Media Adviser is an advice column from journalist and psychotherapist Rebekah Holt that offers insight on recurring media dramas and their related ethical dilemmas.
Q: I am a reporter and have a friend who works in law, and when we socialise we talk shop. The implicit but not explicit understanding is that what we tell each other about work is confidential.
Recently she told me something about a person in an elected government position that would be a significant story. Obviously I can’t breach her trust, but I think there is another way into the story that doesn’t implicate her. What should I do?
A: Welcome to the heart of darkness that is news! In which one must decide if the work switch is off when presented with something obscenely juicy. I reckon I have invented new yoga positions when friends have spilled lead story-worthy beans.
There is a point where you have to decide who you are in life. Are you THAT person? The one who grabbed the story and shit on the mate. Or are you the other less cut-throat, possibly more well-rounded person who doesn’t breach a cone of silence without explicit permission?
I have seen this go both ways, and the people who chose the first option have later gone on to make even worse choices. One of them now does comms for a minor state-owned asset, and honestly, none of us who had to deal with her could be happier because she only got worse.
So how can you make this work in an ethical and transparent manner?
I have been in a similar position and when I knew there was definitely another way into the story, as you describe, I ran it past my friend and said, “Look, I have a completely separate source that does not incriminate or identify you — are we good?” We started the negotiating from there.
It worked for me, but if I hadn’t gotten sign off then I would have let it go — probably with the understanding that I was first to get the nod when it was safe.
There might also be legal issues if your friend is in law and this case is before the courts. Just make sure you are clean on the legals if you are going down that path.
Ultimately, if this is a friend that has previously enjoyed your keeping of confidences then you have a responsibility to be straight with them. If a friend can’t trust you, then how would a source or a whistleblower ever trust you?
If your friend is in law and gave away something confidential and damaging to a reporter, and does NOT intend for you to do something with it, I wonder if law is the right job for them.

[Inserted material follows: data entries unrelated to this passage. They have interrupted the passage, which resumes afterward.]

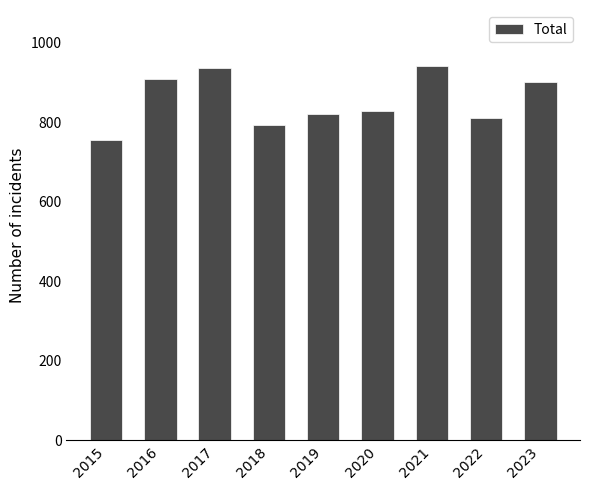

What is the ratio of the value at 2021 to the value at 2018?

1.2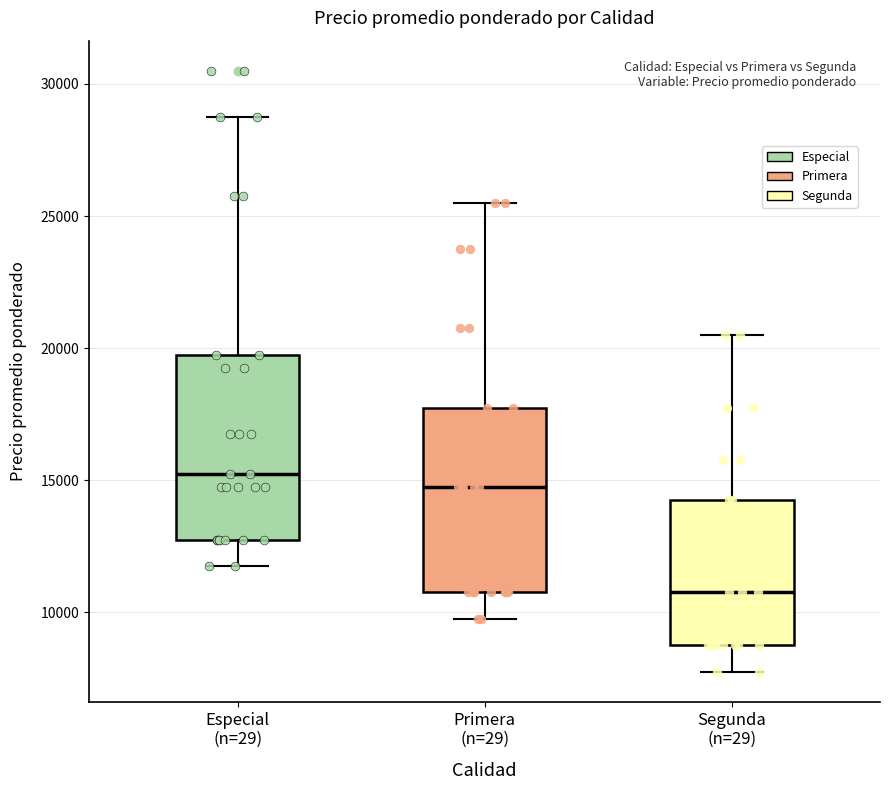

Which box has the highest median line?

Especial (n=29)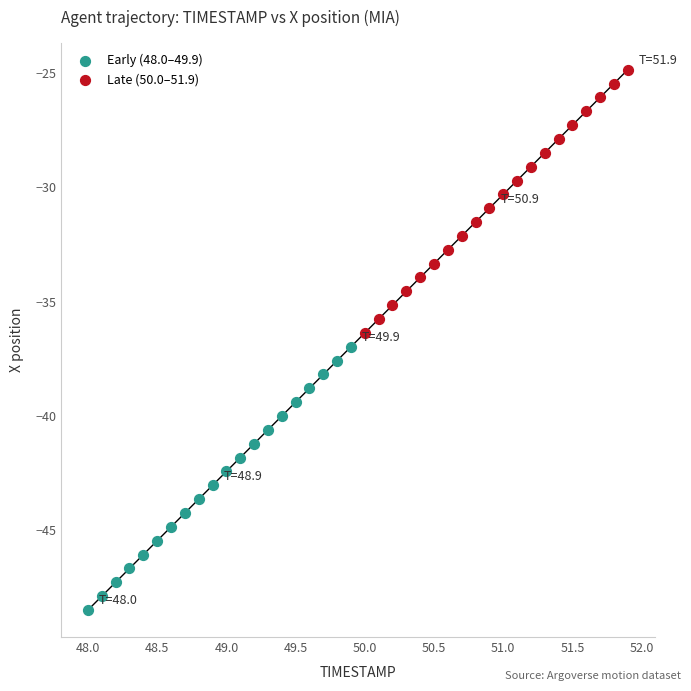

Which series contains the lowest Y value?

Early (48.0–49.9)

Definitely talk to them as Rebekah said, and I do wonder if they actually want you to do exactly this, find a way to get the story out that doesn’t implicate the friend.
If not, well, if you were leaked the story socially by someone who was silly-slash-bignoting herself, and not as a confidential source thing, it’s up to you how much you want to keep the friend I guess….
Simple enough equation, do you value friendship more than being an arse.
There’s always another way to a story if you know the details beforehand. Surely do-able without incriminating a friend, and if they are a friend you never give them up.
Have a couple of juicy stories I’m thinking of sending to Kate McClymont, but only after a mate resigns from their current job.
Great PC comedy piece, Rebekah. The lawyer, the reporter & the politician, and you’re talking about ethics. LOL!
No honour among the intrinsically dishonourable.